Only by entering the installation can the visitor experience the entire work. The observer is seated in the only available chair, a chair that is positioned in the middle of the structure. In each corner of the room an identical chair carries a loudspeaker. Each speaker represents a person. These unseen individuals interact with each other and the viewer quickly grasps the accumulated meaning of that dialogue. The six characters participate in a conversation reminiscent of group therapy. We hear people suffering from mental illness, as well as their relatives and counselor. But they are invisible; we are present.

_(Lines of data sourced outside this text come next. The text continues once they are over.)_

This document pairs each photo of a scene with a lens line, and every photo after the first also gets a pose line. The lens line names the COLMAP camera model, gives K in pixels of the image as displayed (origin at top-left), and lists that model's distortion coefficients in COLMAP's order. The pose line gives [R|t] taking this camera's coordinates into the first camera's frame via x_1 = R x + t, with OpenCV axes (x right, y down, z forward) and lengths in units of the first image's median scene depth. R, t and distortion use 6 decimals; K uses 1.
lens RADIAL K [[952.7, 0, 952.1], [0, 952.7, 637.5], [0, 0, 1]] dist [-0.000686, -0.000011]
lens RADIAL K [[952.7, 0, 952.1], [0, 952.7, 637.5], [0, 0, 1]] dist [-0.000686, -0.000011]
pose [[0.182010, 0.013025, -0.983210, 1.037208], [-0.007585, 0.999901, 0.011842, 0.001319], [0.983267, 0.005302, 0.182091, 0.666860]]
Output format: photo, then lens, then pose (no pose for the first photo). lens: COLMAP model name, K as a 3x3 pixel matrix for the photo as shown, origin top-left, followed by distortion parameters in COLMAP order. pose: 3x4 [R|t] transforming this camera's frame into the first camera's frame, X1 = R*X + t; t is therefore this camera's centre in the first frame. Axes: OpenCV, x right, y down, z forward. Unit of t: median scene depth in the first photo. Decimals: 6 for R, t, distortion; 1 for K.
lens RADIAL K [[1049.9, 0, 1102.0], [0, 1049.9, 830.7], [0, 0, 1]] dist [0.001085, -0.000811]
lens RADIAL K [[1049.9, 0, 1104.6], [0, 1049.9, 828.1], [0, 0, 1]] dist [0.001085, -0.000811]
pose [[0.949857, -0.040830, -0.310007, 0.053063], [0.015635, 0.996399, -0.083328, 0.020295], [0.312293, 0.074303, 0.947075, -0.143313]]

The natural human impulse would lead the observer to try to understand the different characters through empathy. However, it seems that Ana deliberately obstructs complete identification with the characters, as the voice of each is not a stable, continuous presence. Instead, they are modified, punctuated, and complicated by sudden outbursts, which cast doubt on the authenticity and the sympathy of the speaker. The flow of dialogue shifts between direct and often thoughtful discussions and more superficial, abrupt and even judgmental talk reminiscent of online discussions and comments among faceless and nameless participants. The loudspeakers provide the same type of anonymity and absence of self-censorship as online culture.

The structure of the installation is covered with medical pillboxes. Their shape resembles the shape of soundproofing material that can be found in audio rooms. In this case, Ana may be showing us that the true “hidden guardian” in the mental health system is to be found in the corporate medical establishment which arguably dictates the norms and the culture surrounding mental illness.